• STUDY MATERIAL:
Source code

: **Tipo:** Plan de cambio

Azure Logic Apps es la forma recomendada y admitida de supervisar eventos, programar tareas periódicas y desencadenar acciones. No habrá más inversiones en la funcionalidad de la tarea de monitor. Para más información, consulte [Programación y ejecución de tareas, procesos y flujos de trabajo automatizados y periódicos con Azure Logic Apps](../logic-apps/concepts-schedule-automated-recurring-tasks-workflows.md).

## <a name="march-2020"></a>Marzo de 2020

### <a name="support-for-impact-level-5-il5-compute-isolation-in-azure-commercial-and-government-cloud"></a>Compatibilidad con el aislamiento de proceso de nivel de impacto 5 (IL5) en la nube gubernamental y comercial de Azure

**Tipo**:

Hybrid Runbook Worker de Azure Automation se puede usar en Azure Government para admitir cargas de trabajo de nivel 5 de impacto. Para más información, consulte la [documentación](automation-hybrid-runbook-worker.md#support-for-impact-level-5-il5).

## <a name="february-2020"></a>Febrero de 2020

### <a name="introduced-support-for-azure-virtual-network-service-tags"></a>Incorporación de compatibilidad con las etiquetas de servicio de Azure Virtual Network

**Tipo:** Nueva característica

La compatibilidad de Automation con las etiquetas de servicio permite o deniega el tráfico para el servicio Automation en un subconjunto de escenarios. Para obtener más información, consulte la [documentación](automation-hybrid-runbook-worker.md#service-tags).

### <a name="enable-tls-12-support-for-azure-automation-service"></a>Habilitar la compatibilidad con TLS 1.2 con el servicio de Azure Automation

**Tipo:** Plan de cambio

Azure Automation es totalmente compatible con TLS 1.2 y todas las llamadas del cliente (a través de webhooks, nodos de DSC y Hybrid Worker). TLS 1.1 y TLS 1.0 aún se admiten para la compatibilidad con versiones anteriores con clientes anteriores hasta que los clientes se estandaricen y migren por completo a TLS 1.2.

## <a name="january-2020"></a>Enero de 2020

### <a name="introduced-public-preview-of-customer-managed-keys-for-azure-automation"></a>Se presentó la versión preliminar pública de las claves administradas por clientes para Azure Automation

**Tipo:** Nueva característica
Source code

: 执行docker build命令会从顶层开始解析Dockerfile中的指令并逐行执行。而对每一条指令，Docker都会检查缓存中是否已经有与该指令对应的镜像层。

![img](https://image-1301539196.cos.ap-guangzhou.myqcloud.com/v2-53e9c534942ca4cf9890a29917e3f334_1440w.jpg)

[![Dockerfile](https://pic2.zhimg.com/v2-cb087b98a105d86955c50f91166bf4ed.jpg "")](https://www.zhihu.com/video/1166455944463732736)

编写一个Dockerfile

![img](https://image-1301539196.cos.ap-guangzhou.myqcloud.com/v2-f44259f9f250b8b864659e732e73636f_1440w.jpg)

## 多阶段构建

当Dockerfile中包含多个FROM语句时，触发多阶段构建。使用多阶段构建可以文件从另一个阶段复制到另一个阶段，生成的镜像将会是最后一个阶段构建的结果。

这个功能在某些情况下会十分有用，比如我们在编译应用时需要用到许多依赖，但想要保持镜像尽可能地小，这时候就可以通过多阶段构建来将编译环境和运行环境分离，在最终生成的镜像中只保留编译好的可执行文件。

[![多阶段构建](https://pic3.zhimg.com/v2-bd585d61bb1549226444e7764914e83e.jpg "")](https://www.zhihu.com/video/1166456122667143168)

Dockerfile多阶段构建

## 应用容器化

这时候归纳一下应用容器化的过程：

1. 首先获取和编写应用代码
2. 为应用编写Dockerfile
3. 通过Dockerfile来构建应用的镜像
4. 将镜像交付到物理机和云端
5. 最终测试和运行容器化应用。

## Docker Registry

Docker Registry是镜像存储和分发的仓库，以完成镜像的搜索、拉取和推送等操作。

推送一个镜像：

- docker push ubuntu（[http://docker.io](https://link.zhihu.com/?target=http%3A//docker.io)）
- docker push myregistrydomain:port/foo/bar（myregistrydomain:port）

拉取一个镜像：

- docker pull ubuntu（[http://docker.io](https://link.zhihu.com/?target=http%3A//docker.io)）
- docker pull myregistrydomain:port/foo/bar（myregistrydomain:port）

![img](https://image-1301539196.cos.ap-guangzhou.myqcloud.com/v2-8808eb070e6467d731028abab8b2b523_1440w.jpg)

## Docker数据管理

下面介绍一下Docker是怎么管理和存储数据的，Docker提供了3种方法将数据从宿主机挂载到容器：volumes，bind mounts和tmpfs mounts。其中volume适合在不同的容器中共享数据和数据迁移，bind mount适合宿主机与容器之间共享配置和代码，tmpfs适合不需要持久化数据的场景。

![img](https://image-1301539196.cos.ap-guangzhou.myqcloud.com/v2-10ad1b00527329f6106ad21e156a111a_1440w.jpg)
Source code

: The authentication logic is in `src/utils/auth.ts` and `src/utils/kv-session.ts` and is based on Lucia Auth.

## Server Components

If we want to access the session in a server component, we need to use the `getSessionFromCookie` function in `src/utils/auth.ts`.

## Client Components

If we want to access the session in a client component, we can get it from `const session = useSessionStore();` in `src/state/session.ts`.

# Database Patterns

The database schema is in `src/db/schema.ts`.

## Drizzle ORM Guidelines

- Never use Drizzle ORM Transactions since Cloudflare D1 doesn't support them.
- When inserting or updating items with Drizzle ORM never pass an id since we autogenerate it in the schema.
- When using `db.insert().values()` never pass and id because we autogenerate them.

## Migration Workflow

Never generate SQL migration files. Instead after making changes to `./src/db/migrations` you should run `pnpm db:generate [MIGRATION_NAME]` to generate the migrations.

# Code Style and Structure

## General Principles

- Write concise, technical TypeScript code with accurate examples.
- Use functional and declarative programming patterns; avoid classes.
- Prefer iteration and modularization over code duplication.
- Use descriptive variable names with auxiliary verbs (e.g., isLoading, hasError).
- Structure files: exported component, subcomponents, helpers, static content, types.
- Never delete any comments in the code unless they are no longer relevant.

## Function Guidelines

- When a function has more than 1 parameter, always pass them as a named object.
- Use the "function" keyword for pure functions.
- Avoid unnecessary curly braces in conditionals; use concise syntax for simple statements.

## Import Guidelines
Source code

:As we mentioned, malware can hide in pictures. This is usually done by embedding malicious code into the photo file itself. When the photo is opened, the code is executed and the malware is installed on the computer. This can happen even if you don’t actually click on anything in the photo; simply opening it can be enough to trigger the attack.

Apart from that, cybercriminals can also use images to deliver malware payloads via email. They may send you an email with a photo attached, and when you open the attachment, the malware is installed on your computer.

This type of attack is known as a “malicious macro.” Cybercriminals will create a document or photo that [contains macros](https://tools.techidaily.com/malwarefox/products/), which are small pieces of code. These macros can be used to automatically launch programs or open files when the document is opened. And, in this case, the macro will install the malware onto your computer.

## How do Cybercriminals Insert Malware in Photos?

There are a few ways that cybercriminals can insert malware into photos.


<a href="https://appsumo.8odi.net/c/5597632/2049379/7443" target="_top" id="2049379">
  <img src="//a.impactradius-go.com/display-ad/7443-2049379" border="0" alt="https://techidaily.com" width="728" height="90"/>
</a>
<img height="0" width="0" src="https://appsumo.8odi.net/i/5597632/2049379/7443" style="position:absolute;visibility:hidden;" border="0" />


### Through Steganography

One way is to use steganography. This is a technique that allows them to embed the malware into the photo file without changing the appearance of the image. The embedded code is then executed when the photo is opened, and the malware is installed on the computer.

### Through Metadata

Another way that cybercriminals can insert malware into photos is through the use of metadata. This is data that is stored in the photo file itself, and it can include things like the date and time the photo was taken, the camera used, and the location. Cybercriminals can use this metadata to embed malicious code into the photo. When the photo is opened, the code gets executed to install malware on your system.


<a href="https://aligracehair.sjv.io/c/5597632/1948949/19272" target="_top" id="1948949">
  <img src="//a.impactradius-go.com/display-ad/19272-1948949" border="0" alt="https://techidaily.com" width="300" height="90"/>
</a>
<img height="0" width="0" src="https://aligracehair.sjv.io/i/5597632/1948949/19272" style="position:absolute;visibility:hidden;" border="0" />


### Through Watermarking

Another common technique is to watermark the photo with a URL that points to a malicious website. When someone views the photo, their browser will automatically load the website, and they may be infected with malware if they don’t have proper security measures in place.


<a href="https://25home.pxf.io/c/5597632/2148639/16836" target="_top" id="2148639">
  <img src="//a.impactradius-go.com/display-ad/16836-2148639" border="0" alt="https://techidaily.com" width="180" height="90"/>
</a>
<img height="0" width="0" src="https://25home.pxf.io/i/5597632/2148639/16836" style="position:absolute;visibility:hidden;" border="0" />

• WHAT YOU ARE ASKED TO DO: Copy out the lines from the one containing "# Code Style and Structure" to the one containing "## Function Guidelines", keeping every character as it appears.

• RESPONSE TO THIS TASK:
# Code Style and Structure

## General Principles

- Write concise, technical TypeScript code with accurate examples.
- Use functional and declarative programming patterns; avoid classes.
- Prefer iteration and modularization over code duplication.
- Use descriptive variable names with auxiliary verbs (e.g., isLoading, hasError).
- Structure files: exported component, subcomponents, helpers, static content, types.
- Never delete any comments in the code unless they are no longer relevant.

## Function Guidelines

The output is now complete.